Helfer gibt es zum Glück viele

Das Wasser holt er im Stadtzentrum ab. Dort lagern in einem großen Saal die Hilfsgüter – Altkleider, Medikamente, Nahrungsmittel. Eine Frau findet ein Paar Schuhe. Ein Junge hat bei den Altkleidern zwei rosafarbene Hasenohren gefunden und sich auf den Kopf gesetzt. Er springt zwischen Kartons und Kleiderhaufen herum, während seine Mutter versucht, passende Hosen und Hemden zu finden.

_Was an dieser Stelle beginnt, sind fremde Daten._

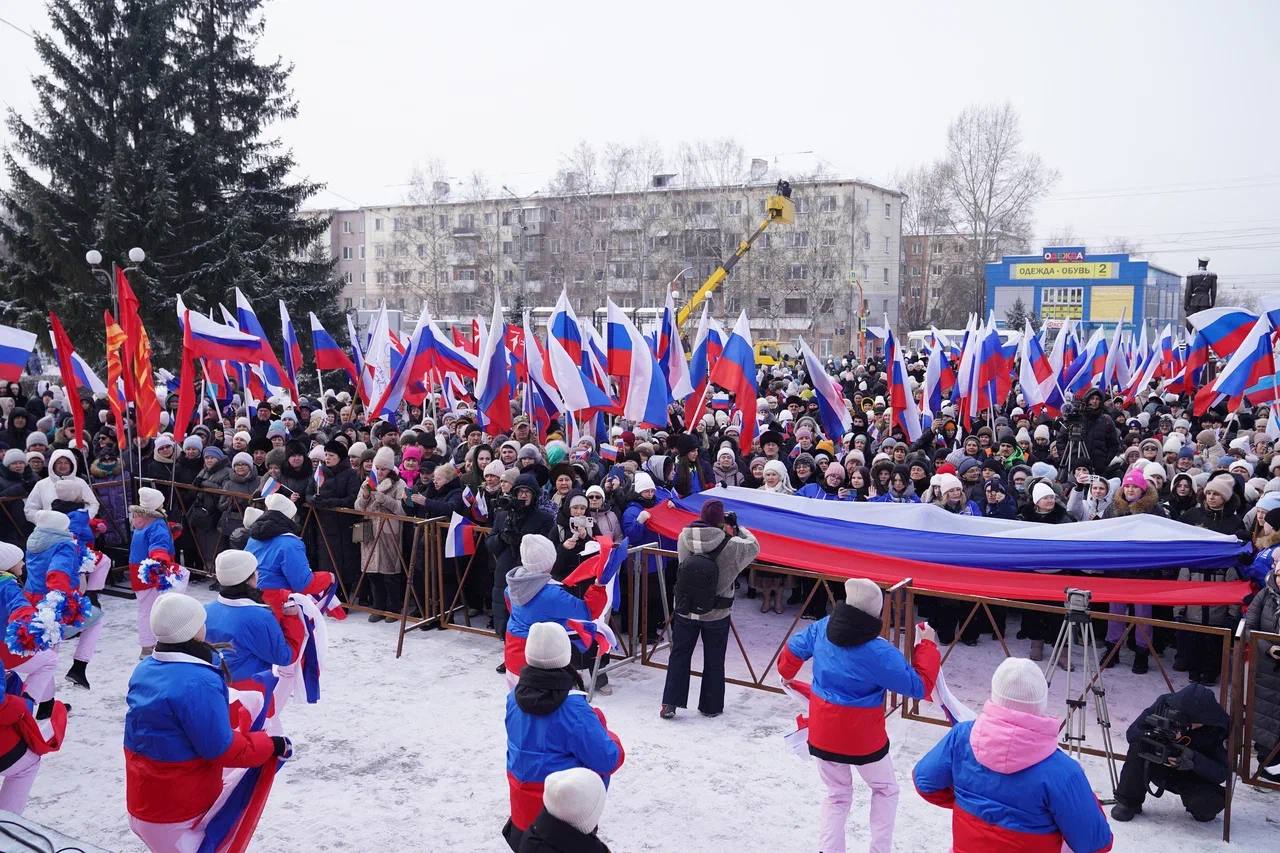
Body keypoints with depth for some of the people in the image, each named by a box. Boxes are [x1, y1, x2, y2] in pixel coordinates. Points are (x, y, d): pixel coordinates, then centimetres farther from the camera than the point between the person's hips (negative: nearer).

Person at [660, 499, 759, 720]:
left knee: (679, 655, 16)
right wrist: (737, 529, 11)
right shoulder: (730, 545, -20)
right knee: (714, 660, 15)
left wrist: (723, 532, 6)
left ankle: (669, 703, 15)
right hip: (717, 615, -2)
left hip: (685, 611, 2)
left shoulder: (683, 538, -13)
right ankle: (711, 706, 26)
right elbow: (753, 546, -2)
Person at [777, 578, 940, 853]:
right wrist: (928, 645, -5)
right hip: (863, 739, -5)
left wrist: (788, 676, 30)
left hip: (822, 734, 5)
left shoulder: (822, 628, -8)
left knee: (837, 795, 22)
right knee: (885, 790, 22)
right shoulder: (878, 652, -25)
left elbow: (793, 650, 9)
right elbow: (919, 686, -17)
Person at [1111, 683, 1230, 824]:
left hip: (1196, 777, -1)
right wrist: (1152, 736, -38)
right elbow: (1131, 732, -16)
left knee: (1210, 803, -31)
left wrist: (1194, 759, -41)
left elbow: (1223, 772, -22)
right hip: (1161, 768, 1)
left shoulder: (1220, 727, -22)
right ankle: (1128, 801, -11)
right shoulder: (1165, 704, -19)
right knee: (1139, 746, -27)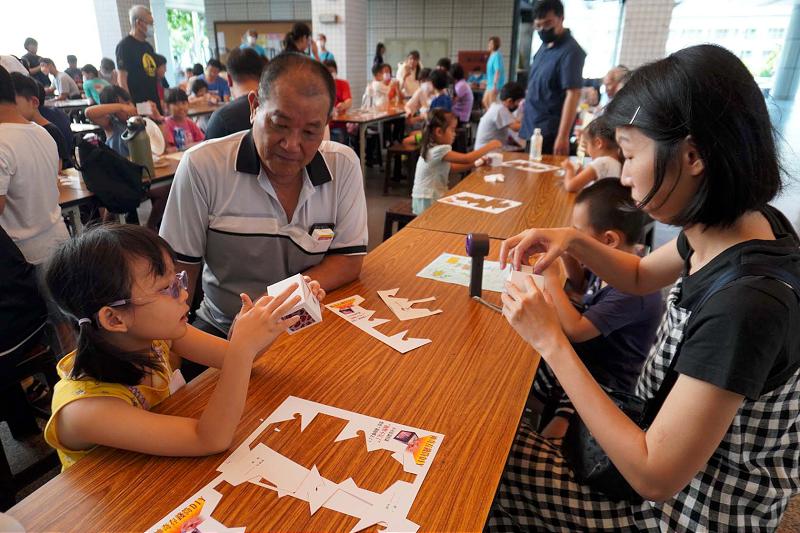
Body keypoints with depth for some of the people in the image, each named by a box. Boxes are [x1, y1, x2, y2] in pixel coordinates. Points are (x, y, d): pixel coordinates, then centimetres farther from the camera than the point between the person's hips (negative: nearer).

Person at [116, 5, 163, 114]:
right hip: (137, 105, -7)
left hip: (154, 103, 7)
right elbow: (122, 79, -11)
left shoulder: (148, 46, 16)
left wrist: (161, 101, 16)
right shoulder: (124, 46, -6)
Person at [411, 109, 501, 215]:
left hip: (434, 198, 9)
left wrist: (476, 164, 7)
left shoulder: (434, 149, 9)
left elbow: (451, 167, 18)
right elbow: (467, 159, -25)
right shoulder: (438, 151, -21)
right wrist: (489, 146, -15)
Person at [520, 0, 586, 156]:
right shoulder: (545, 45, 10)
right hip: (532, 129, 8)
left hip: (550, 133, -8)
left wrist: (563, 137, -27)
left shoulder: (570, 51, -16)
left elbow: (573, 94, -22)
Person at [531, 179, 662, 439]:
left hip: (606, 381, -8)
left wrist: (550, 275, -25)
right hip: (586, 351, 8)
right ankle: (561, 411, 7)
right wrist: (566, 252, -4)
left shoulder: (632, 290, -30)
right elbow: (582, 286, 16)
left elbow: (575, 330, -31)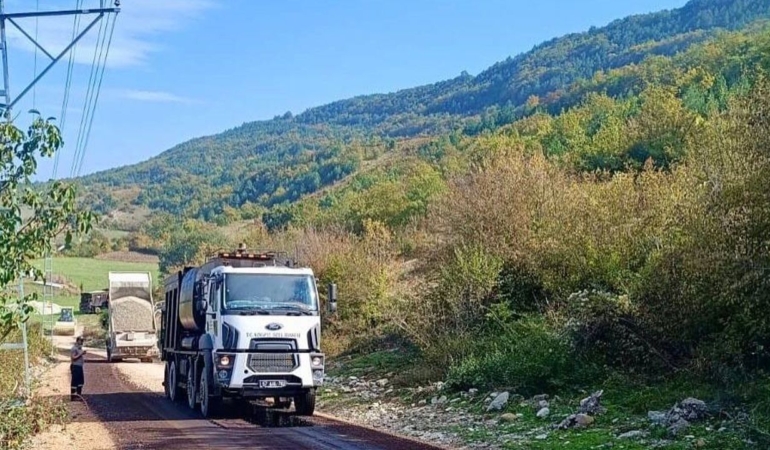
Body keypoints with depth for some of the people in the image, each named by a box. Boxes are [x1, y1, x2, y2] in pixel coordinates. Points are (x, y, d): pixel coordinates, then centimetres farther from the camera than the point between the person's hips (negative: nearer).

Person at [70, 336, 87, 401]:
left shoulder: (80, 348, 17)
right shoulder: (74, 348, -13)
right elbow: (73, 357, -21)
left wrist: (83, 359, 15)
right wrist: (81, 354, -22)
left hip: (79, 366, 10)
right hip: (75, 366, -10)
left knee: (81, 381, 13)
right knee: (74, 382, -5)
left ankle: (78, 395, 21)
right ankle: (73, 396, -1)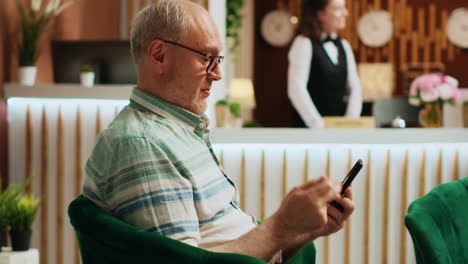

Die Helfer lachen, als sie den Jungen sehen. Helfer gibt es zum Glück viele: vom Roten Kreuz bis zu lokalen Initiativen. Doch die Flutopfer werden einen Aufbaufonds benötigen, um ihre beschädigten Wohnungen und Häuser wieder herzurichten. 37 Siedlungen, davon 17 im russisch besetzen Gebiet, waren überflutet. Allein im Oblast Cherson haben bisher 1424 Familien Hilfen bei staatlichen Stellen der Ukraine für den Wiederaufbau beantragt. Die Höhe des gesamten Schadens ist noch ungewiss. Wie so vieles in diesem zerstörerischen Krieg.